I am interested in teaching the model a new language (Icelandic, somewhat related to Swedish, Danish and Norwegian which it has been trained on) and then fine-tune it for ASR in that language.
You
@nguyenbh
mention that SFT would be a better approach than continued pertaining for Vietnamese. Does the same hold for Icelandic? Furthermore, how do you suggest that the SFT prompt be structured?
The plan is to add a new LoRA for the Icelandic capability on the LM and then use it and add a new LoRA for the ASR training (or perhaps only the already defined audio LoRA). It also sounds that it might be a good idea to train the audio encoder as well, but hopefully that won't be needed.
I think this is a great model and I rather not ruin it by fully fine-tuning all parameters and throw it way off with the SFT so thoughts are welcome.
@haukurpj
Thank you for your interest in Phi-4-multimodal.
This is a single model with 3 modalities.

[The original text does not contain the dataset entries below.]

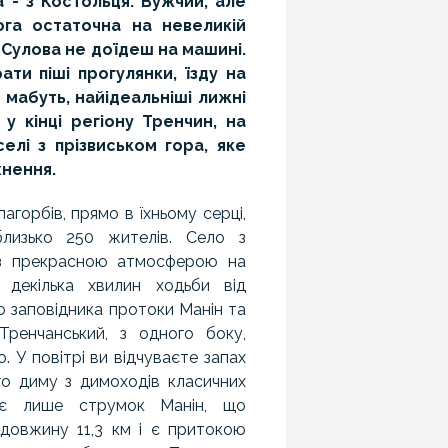
 - з Костольця. Вужчий, але
ога остаточна на невеликій
 Сулова не доїдеш на машині.
ати піші прогулянки, їзду на
 мабуть, найідеальніші лижні
у кінці регіону Тренчин, на
елі з прізвиськом гора, яке
хнення.
агорбів, прямо в їхньому серці,
лизько 250 жителів. Село з
 з прекрасною атмосферою на
 декілька хвилин ходьби від
 заповідника протоки Манін та
Тренчанський, з одного боку,
о. У повітрі ви відчуваєте запах
го диму з димоходів класичних
ує лише струмок Манін, що
 довжину 11,3 км і є притокою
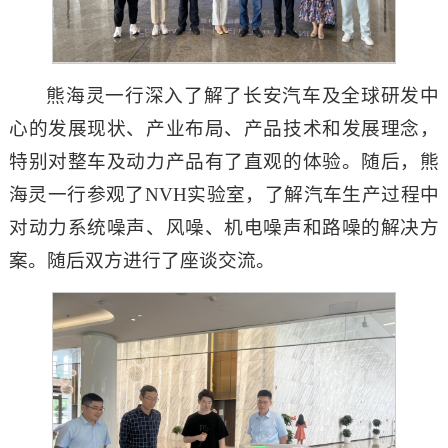
熊海灵一行深入了解了长安汽车及全球研发中
心的发展现状、产业布局、产品技术和发展理念，
特别对整车及动力产品有了直观的体验。随后，熊
海灵一行参观了NVH实验室，了解汽车生产过程中
对动力系统噪声、风噪、机电噪声和路噪的解决方
案。随后双方进行了座谈交流。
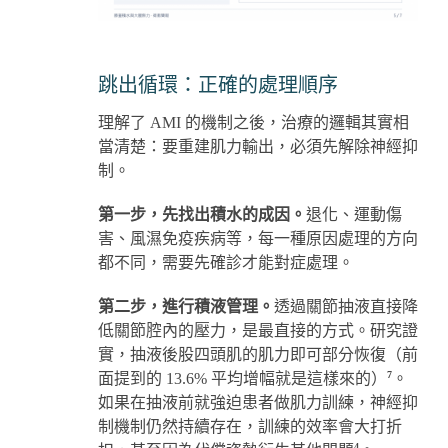
跳出循環：正確的處理順序
理解了 AMI 的機制之後，治療的邏輯其實相
當清楚：要重建肌力輸出，必須先解除神經抑
制。
第一步，先找出積水的成因。
退化、運動傷
害、風濕免疫疾病等，每一種原因處理的方向
都不同，需要先確診才能對症處理。
第二步，進行積液管理。
透過關節抽液直接降
低關節腔內的壓力，是最直接的方式。研究證
實，抽液後股四頭肌的肌力即可部分恢復（前
7
面提到的 13.6% 平均增幅就是這樣來的）
。
如果在抽液前就強迫患者做肌力訓練，神經抑
制機制仍然持續存在，訓練的效率會大打折
4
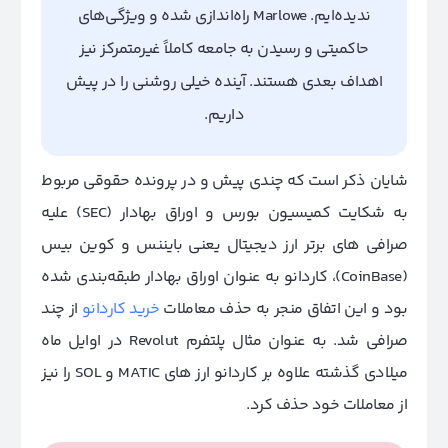
ندیده‌ایم. Marlowe راه‌اندازی شده و ویژگی‌های
حاکمیتی و رسیدن به جامعه کاملاً غیرمتمرکز نیز
اهداف بعدی هستند. آینده خیلی روشنی را در پیش
داریم.
شایان ذکر است که چندی پیش و در پرونده حقوقی مربوط
به شکایت کمیسیون بورس و اوراق بهادار (SEC) علیه
صرافی های برتر ارز دیجیتال یعنی بایننس و کوین بیس
(CoinBase)، کاردانو به عنوان اوراق بهادار طبقه‌بندی شده
بود و این اتفاق منجر به حذف معاملات
خرید کاردانو
از چند
صرافی شد. به عنوان مثال پلتفرم Revolut در اوایل ماه
میلادی گذشته علاوه بر کاردانو ارز های MATIC و SOL را نیز
از معاملات خود حذف کرد.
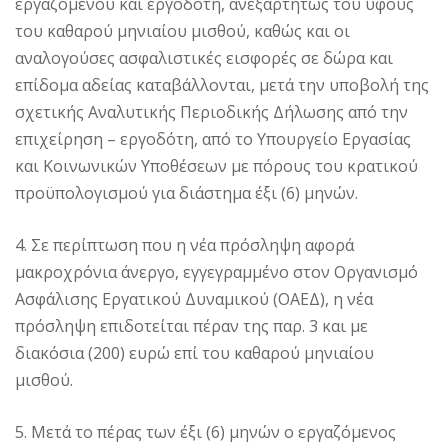
εργαζομένου και εργοδότη, ανεξαρτήτως του ύφους
του καθαρού μηνιαίου μισθού, καθώς και οι
αναλογούσες ασφαλιστικές εισφορές σε δώρα και
επίδομα αδείας καταβάλλονται, μετά την υποβολή της
σχετικής Αναλυτικής Περιοδικής Δήλωσης από την
επιχείρηση – εργοδότη, από το Υπουργείο Εργασίας
και Κοινωνικών Υποθέσεων με πόρους του κρατικού
προϋπολογισμού για διάστημα έξι (6) μηνών.
4. Σε περίπτωση που η νέα πρόσληψη αφορά
μακροχρόνια άνεργο, εγγεγραμμένο στον Οργανισμό
Ασφάλισης Εργατικού Δυναμικού (ΟΑΕΔ), η νέα
πρόσληψη επιδοτείται πέραν της παρ. 3 και με
διακόσια (200) ευρώ επί του καθαρού μηνιαίου
μισθού.
5. Μετά το πέρας των έξι (6) μηνών ο εργαζόμενος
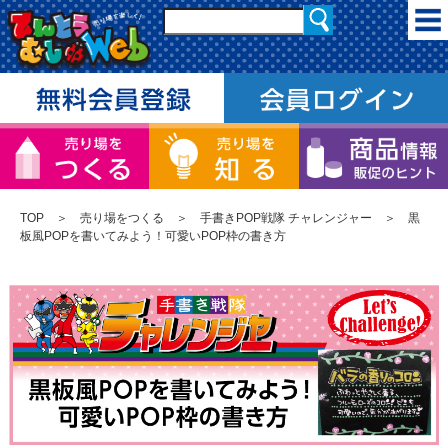
TOP
＞
売り場をつくる
＞
手書きPOP戦隊 チャレンジャー
＞ 黒
板風POPを書いてみよう！可愛いPOP枠の書き方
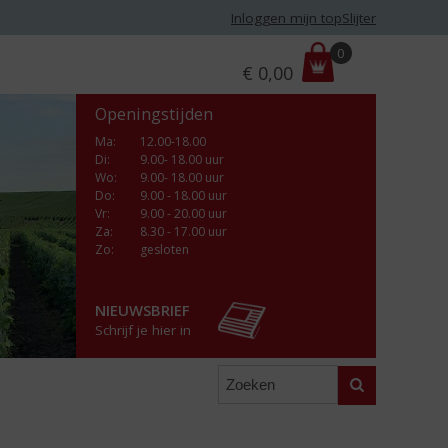
Inloggen mijn topSlijter
P
0
€
0,00
r
i
Openingstijden
j
s
Ma
:
12.00-18.00
Di
:
9.00- 18.00 uur
:
Wo
:
9.00- 18.00 uur
Do
:
9.00 - 18.00 uur
Vr
:
9.00 - 20.00 uur
Za
:
8.30 - 17.00 uur
Zo:
gesloten
NIEUWSBRIEF
Schrijf je hier in
Zoeken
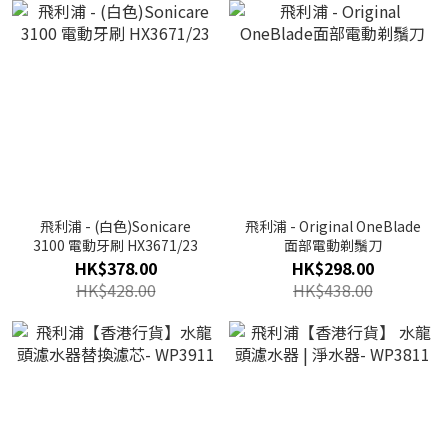
飛利浦 - (白色)Sonicare
飛利浦 - Original OneBlade
3100 電動牙刷 HX3671/23
面部電動剃鬚刀
HK$378.00
HK$298.00
HK$428.00
HK$438.00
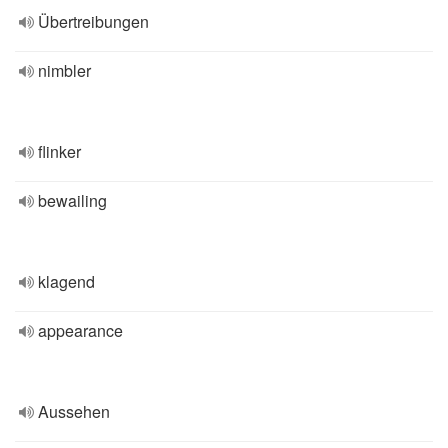
Übertreibungen
nimbler
flinker
bewailing
klagend
appearance
Aussehen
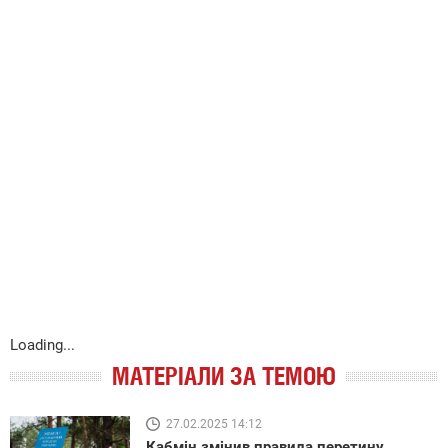
Loading...
МАТЕРІАЛИ ЗА ТЕМОЮ
27.02.2025 14:12
Кабмін змінив правила перетину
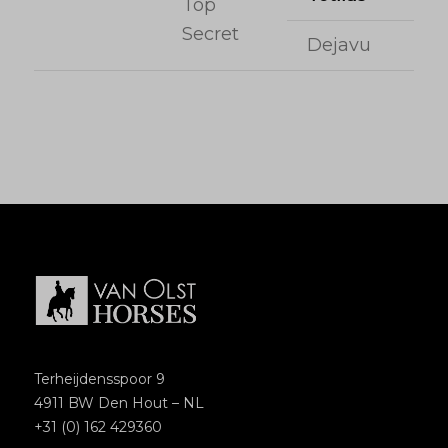
Top
Secret
Dejavu
Terheijdensspoor 9
4911 BW Den Hout – NL
+31 (0) 162 429360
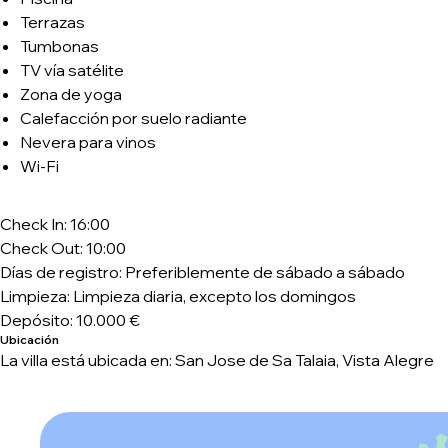
Terrazas
Tumbonas
TV vía satélite
Zona de yoga
Calefacción por suelo radiante
Nevera para vinos
Wi-Fi
Check In: 16:00
Check Out: 10:00
Días de registro: Preferiblemente de sábado a sábado
Limpieza: Limpieza diaria, excepto los domingos
Depósito: 10.000 €
Ubicación
La villa está ubicada en: San Jose de Sa Talaia, Vista Alegre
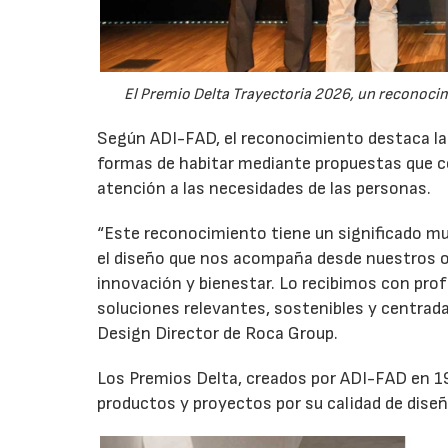
El Premio Delta Trayectoria 2026, un reconocim
Según ADI-FAD, el reconocimiento destaca la 
formas de habitar mediante propuestas que co
atención a las necesidades de las personas.
“Este reconocimiento tiene un significado mu
el diseño que nos acompaña desde nuestros o
innovación y bienestar. Lo recibimos con prof
soluciones relevantes, sostenibles y centrad
Design Director de Roca Group.
Los Premios Delta, creados por ADI-FAD en 196
productos y proyectos por su calidad de diseño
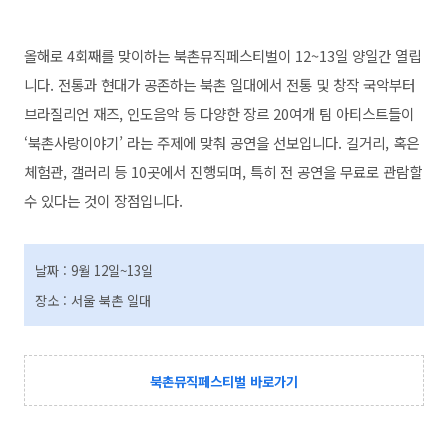
올해로 4회째를 맞이하는 북촌뮤직페스티벌이 12~13일 양일간 열립
니다.
전통과 현대가 공존하는 북촌 일대에서 전통 및 창작 국악부터
브라질리언 재즈, 인도음악 등 다양한 장르 20여개 팀 아티스트들이
‘북촌사랑이야기’ 라는 주제에 맞춰 공연을 선보입니다. 길거리, 혹은
체험관, 갤러리 등 10곳에서 진행되며, 특히 전 공연을 무료로 관람할
수 있다는 것이 장점입니다.
날짜 : 9월 12일~13일
장소 : 서울 북촌 일대
북촌뮤직페스티벌 바로가기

The languages that each modal supports are the following:
- Text: Arabic, Chinese, Czech, Danish, Dutch, English, Finnish, French, German, Hebrew, Hungarian, Italian, Japanese, Korean, Norwegian, Polish, Portuguese, Russian, Spanish, Swedish, Thai, Turkish, Ukrainian
- Vision: English
- Audio: English, Chinese, German, French, Italian, Japanese, Spanish, Portuguese
So the good news on Text is the model does support Danish, Swedish, Norwegian. Also the model has 200K vocab, therefore, I think it may work if you extend to Icelandic with SFT. TBH, I do not know the quality. I can see one of the challenges will be the model ends up to fluence on Icelandic but hallucinate a lot since the pretrain data does not contain much Icelandic.
For Audio, we can see example of extending to Korean and Turkish in this community. A writeup contribute by the community here
For Vision, it will be harder to support more languages, in general.
Having said that, I would give it a try for Icelandic on both LoRA and full finetuning, given that the text had been trained with Danish, Swedish, and Norwegian.
@nguyenbh , I was just wondering if you could suggest on how to get the bounding box information of any VAQ. So far I experimented with this model, I didn't find as such thing. In case if I want to train/finetune with some custom dataset with bounding box, will it be even possible? Looking forward. I am interested in Vision part only.
Thanks for your interest. Unfortunately Phi-4-MM does not support visual bounding boxes. There is no plan to officially support it in the near future. For vision-centric tasks, you might want to checkout Florence-2.
I am interested in finetuning Phi-4-MM for a specific ASR task and would like to make it work on audio streams. Do you have any suggestions on how to adapt the model or pipeline for realtime ASR?